Énoncé 1:
Recopiez à l'identique le passage du compte rendu de match qui va de « En attendant, le » jusqu'à « d’Alonso restera anecdotique. », ces deux extrémités comprises.

Document:
En attendant, le flottement entraîné par ces changements, conjugués avec la fatigue grandissante, va libérer des espaces des deux côtés. Bastia va avoir ses meilleures occasions par l’intermédiaire de Modeste, tandis que quelques contre-attaques vertes annoncent un possible coup de grâce. Zouma y va même de sa chevauchée piazzesque. Cette période va durer environ quinze minutes. Sans s’affoler, les Verts vont finalement récupérer la maîtrise du match et passer dix dernières minutes plus tranquilles qu’on aurait pu le croire. Même mieux : sur un contre, Guilavogui ajoute un troisième but. L’entrée finale d’Alonso restera anecdotique.


Les buts


0-1 Cohade, 11è

Balle en l’air, premier duel aérien, Aubame décroche et tente de prendre le ballon de la tête devant Mary. Le ballon atterrit finalement dans les pieds de Lemoine qui joue dans la profondeur pour Gradel qui s’est engouffré dans l’espace. Comme le jeu était concentré sur la droite, Gradel n’est pas dans l’axe, mais le long de la ligne de touche. Marchal vient couvrir, mais l’ivoirien réalise un amour de petit-pont/talonnade qui laisse Marchal sur place (au sens propre, puisqu’il se blesse sur cette action). L’action est ensuite assez confuse : le centre est repoussé sur Lemoine, qui tire sur un défenseur, le ballon revient sur Cohade qui frappe d’un plat du pied vicieux légèrement dévié par un corse. Ce qui est choquant, c’est la pauvreté du placement bastiais sur cette action : les 3 défenseurs valides sont sur la même ligne pour le seul Aubameyang, et Cahuzac est tout seul pour tenir les stéphanois qui ont suivi ! Cohade marque avec de la réussite, mais il aurait pu servir Lemoine ou Hamouma, qui étaient bien seuls aussi sur cette action-là.

Données d'entrée:
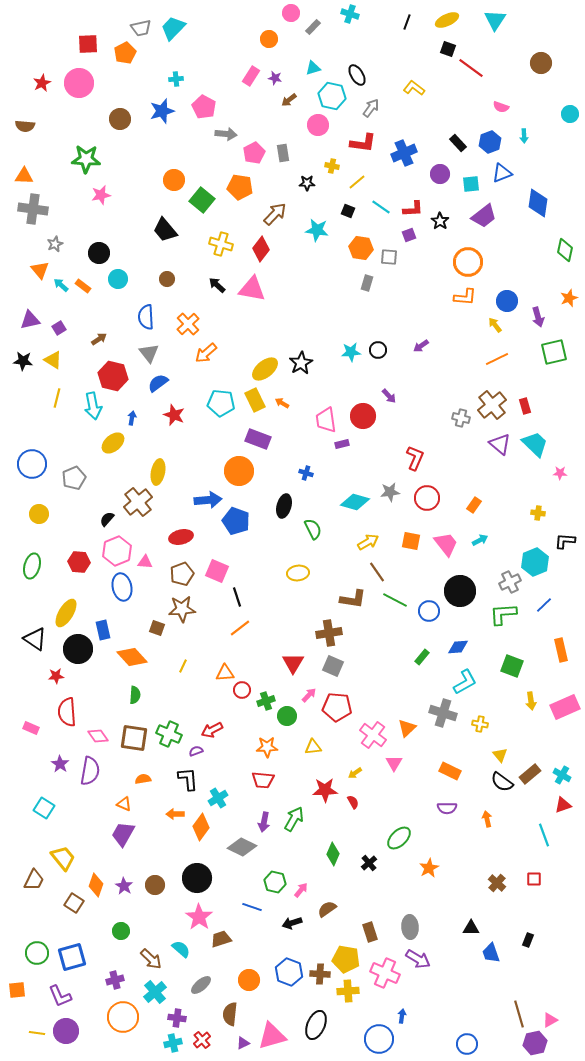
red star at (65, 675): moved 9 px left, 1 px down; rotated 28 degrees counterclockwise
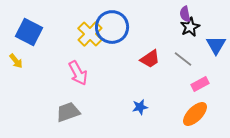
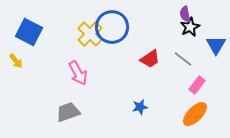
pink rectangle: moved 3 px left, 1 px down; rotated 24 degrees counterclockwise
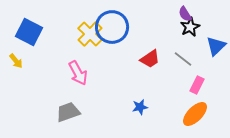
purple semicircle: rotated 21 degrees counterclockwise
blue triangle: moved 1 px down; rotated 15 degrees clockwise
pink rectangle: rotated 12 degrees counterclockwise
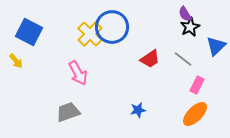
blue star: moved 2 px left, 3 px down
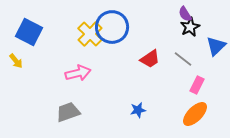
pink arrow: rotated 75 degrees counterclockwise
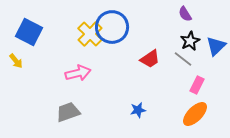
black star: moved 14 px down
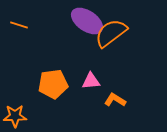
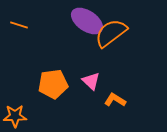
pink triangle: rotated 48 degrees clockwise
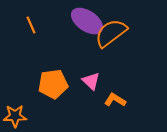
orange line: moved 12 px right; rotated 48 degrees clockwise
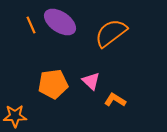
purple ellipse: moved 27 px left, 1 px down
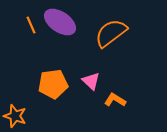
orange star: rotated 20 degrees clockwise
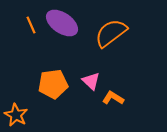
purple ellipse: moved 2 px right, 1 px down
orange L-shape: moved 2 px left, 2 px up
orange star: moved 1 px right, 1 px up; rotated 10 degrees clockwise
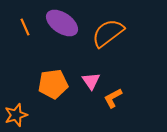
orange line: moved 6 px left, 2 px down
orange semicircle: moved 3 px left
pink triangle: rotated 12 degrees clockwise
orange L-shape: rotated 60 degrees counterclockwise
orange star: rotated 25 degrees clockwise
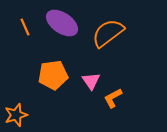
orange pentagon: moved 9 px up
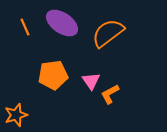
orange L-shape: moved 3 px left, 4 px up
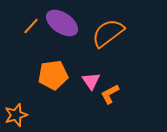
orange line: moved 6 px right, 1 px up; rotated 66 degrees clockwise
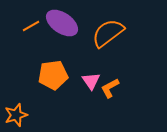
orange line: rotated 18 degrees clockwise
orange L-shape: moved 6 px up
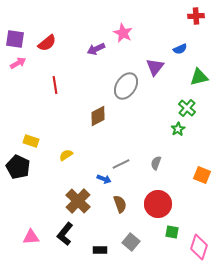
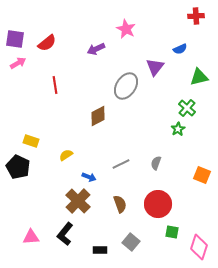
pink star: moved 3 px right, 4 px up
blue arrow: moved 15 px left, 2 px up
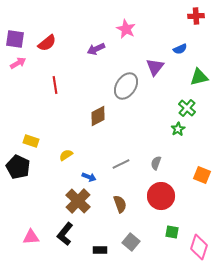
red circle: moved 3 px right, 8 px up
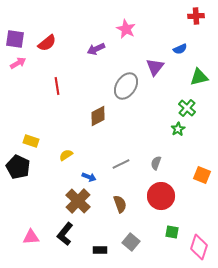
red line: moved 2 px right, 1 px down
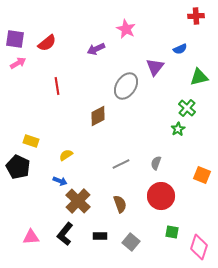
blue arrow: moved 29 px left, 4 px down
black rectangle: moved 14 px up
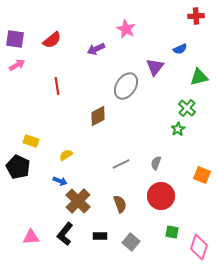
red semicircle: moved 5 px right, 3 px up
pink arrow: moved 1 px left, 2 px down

Énoncé 2:
Reproduisez fidèlement les entrées, de la ligne contenant « orange line: moved 6 px right, 1 » jusqu'à la dernière entrée, bornes comprises. Laissez de côté les images, s'il vous plaît.

Réponse 1:
En attendant, le flottement entraîné par ces changements, conjugués avec la fatigue grandissante, va libérer des espaces des deux côtés. Bastia va avoir ses meilleures occasions par l’intermédiaire de Modeste, tandis que quelques contre-attaques vertes annoncent un possible coup de grâce. Zouma y va même de sa chevauchée piazzesque. Cette période va durer environ quinze minutes. Sans s’affoler, les Verts vont finalement récupérer la maîtrise du match et passer dix dernières minutes plus tranquilles qu’on aurait pu le croire. Même mieux : sur un contre, Guilavogui ajoute un troisième but. L’entrée finale d’Alonso restera anecdotique.

Réponse 2:
orange line: moved 6 px right, 1 px up; rotated 66 degrees clockwise
orange line: rotated 18 degrees clockwise
orange L-shape: moved 6 px up
pink star: moved 3 px right, 4 px up
blue arrow: moved 15 px left, 2 px up
red circle: moved 3 px right, 8 px up
red line: moved 2 px right, 1 px down
blue arrow: moved 29 px left, 4 px down
black rectangle: moved 14 px up
red semicircle: moved 5 px right, 3 px up
pink arrow: moved 1 px left, 2 px down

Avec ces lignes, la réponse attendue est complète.